** Source data follows **

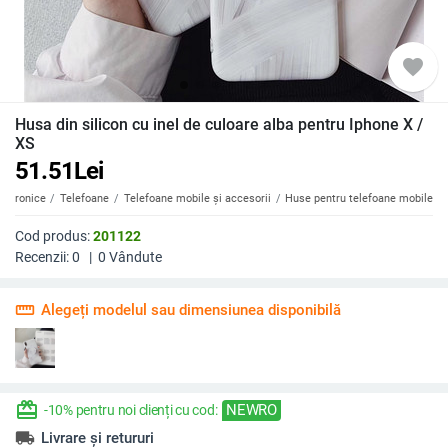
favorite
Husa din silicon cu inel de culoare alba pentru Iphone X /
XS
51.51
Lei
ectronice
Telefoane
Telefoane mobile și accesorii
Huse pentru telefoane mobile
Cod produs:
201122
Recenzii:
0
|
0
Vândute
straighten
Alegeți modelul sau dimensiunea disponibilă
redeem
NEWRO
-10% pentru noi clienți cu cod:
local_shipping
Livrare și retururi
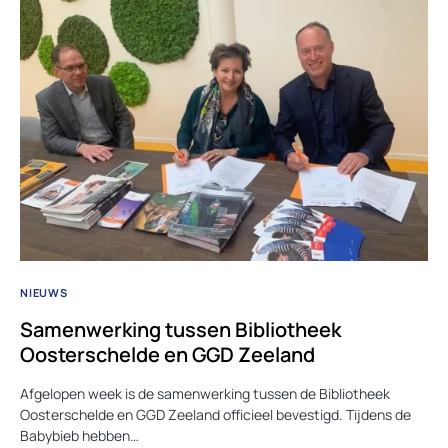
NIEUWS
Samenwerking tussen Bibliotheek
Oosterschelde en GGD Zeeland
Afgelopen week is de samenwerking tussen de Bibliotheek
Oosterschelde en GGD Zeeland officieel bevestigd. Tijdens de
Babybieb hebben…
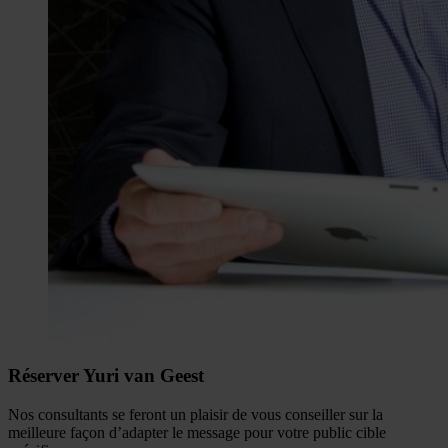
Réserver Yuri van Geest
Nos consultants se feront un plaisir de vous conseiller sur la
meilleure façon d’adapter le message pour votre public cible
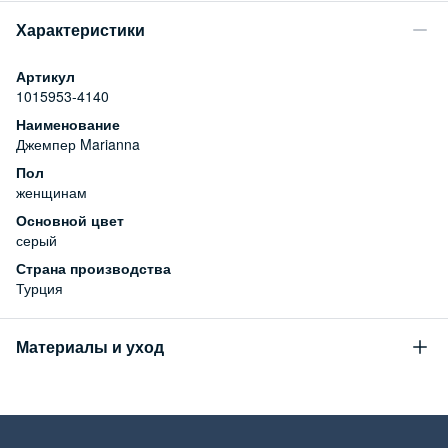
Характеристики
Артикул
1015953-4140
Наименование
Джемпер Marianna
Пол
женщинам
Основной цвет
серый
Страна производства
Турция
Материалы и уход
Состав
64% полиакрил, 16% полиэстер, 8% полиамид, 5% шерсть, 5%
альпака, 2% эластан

** End of Source data **
** Source data follows **

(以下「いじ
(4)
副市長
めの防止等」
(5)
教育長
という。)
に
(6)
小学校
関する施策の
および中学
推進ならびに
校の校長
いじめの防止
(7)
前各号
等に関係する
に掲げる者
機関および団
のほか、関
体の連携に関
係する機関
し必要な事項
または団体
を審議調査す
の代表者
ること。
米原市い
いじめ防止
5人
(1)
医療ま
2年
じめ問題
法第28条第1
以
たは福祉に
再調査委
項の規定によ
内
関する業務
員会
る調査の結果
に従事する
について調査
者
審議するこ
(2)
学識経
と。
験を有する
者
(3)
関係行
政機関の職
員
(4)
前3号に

** End of Source data **
** Source data follows **

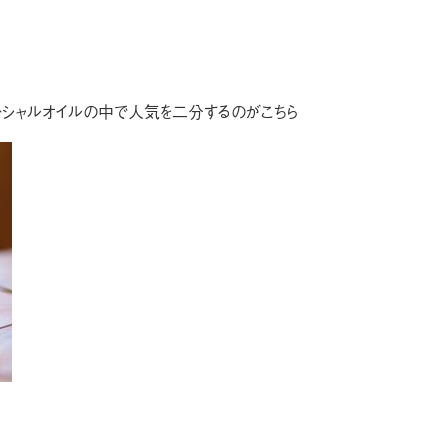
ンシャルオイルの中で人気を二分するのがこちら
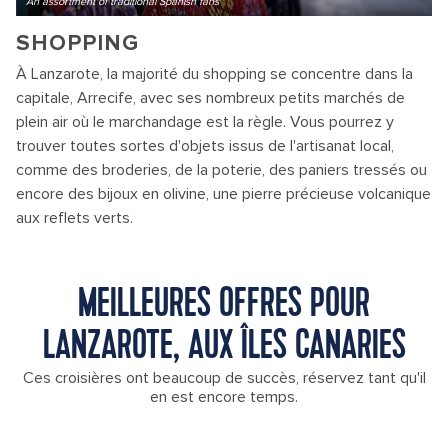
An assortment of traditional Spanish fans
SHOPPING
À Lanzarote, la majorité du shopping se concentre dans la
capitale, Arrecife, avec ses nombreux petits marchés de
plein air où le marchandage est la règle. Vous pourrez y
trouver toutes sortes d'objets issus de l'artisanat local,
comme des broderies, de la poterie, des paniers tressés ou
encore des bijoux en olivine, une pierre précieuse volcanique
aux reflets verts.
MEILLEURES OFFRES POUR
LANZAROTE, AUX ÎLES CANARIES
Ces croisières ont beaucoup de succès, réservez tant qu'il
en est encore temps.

** End of Source data **

_Required action_
Would you write out exactly the lines above, starting at the line containing "Telefoane mobile și accesorii" and stopping after the line containing "64% полиакрил, 16%"? Omit the pictures.

_Answer section_
Telefoane mobile și accesorii
Huse pentru telefoane mobile
Cod produs:
201122
Recenzii:
0
|
0
Vândute
straighten
Alegeți modelul sau dimensiunea disponibilă
redeem
NEWRO
-10% pentru noi clienți cu cod:
local_shipping
Livrare și retururi
NIEUWS
Samenwerking tussen Bibliotheek
Oosterschelde en GGD Zeeland
Afgelopen week is de samenwerking tussen de Bibliotheek
Oosterschelde en GGD Zeeland officieel bevestigd. Tijdens de
Babybieb hebben…
Réserver Yuri van Geest
Nos consultants se feront un plaisir de vous conseiller sur la
meilleure façon d’adapter le message pour votre public cible
Характеристики
Артикул
1015953-4140
Наименование
Джемпер Marianna
Пол
женщинам
Основной цвет
серый
Страна производства
Турция
Материалы и уход
Состав
64% полиакрил, 16% полиэстер, 8% полиамид, 5% шерсть, 5%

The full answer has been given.